---------- Information ----------

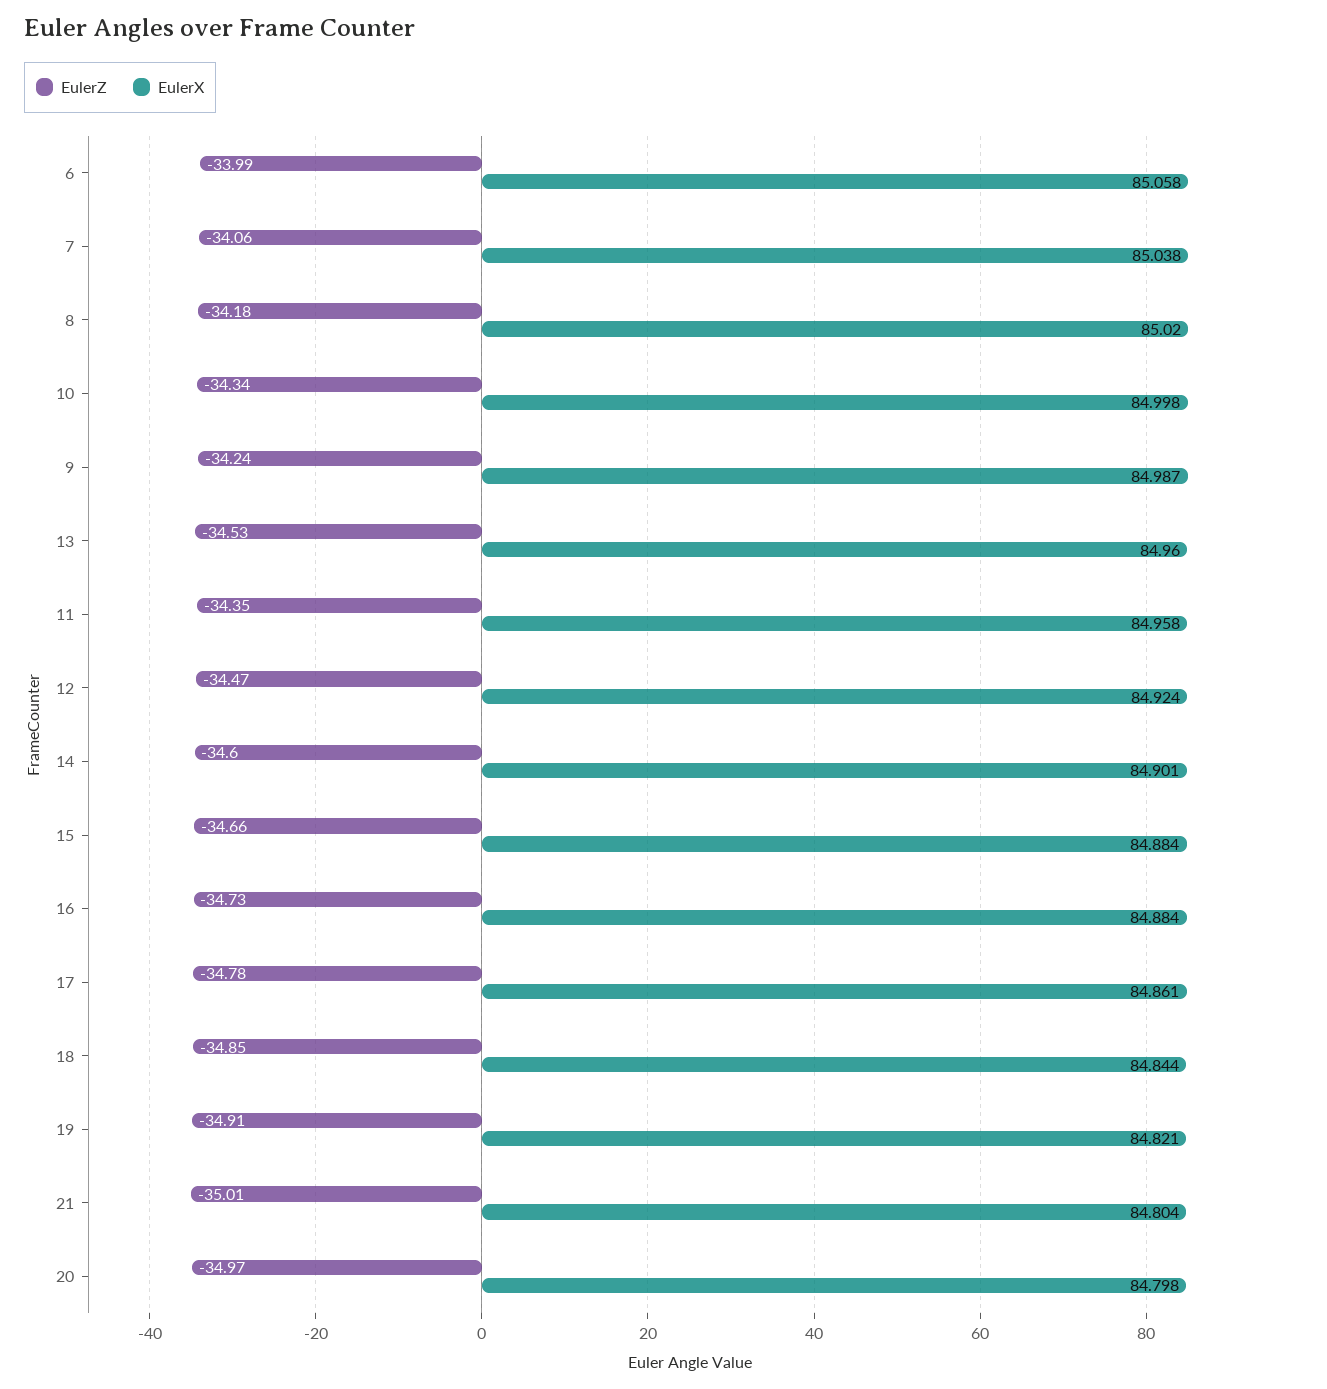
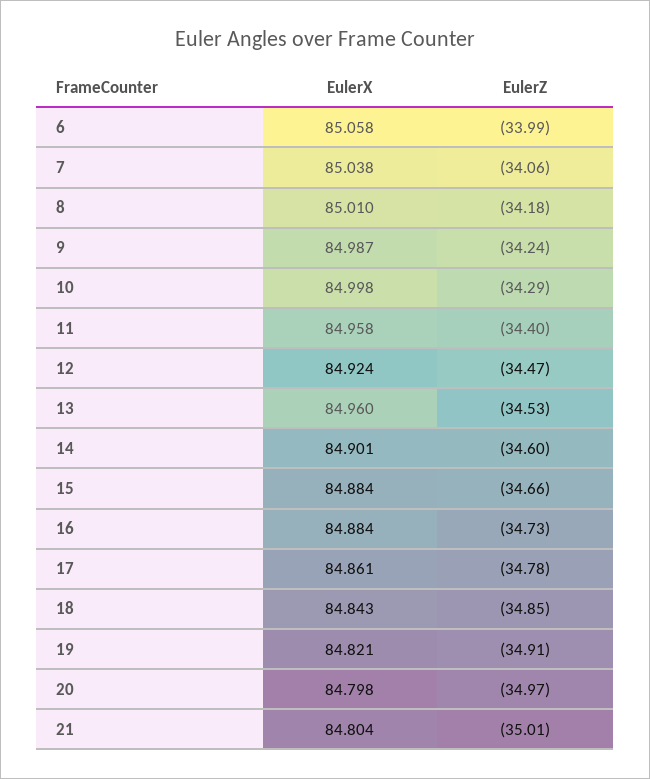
EulerX, 8: 85.02 -> 85.01
EulerZ, 10: -34.34 -> -34.29
EulerZ, 11: -34.35 -> -34.4
EulerX, 18: 84.844 -> 84.843

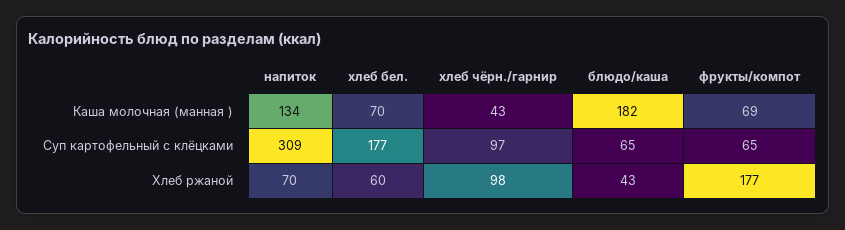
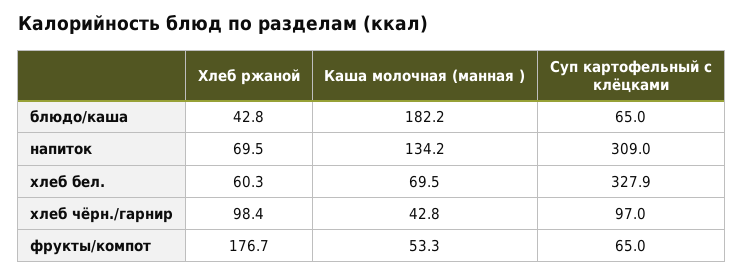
фрукты/компот, Каша молочная (манная ): 69 -> 53.3
хлеб бел., Суп картофельный с клёцками: 177 -> 327.9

----------

Lines of the material that contain the word "EulerZ" are to be gathered.

__Problem solution__.
EulerZ, 10: -34.34 -> -34.29
EulerZ, 11: -34.35 -> -34.4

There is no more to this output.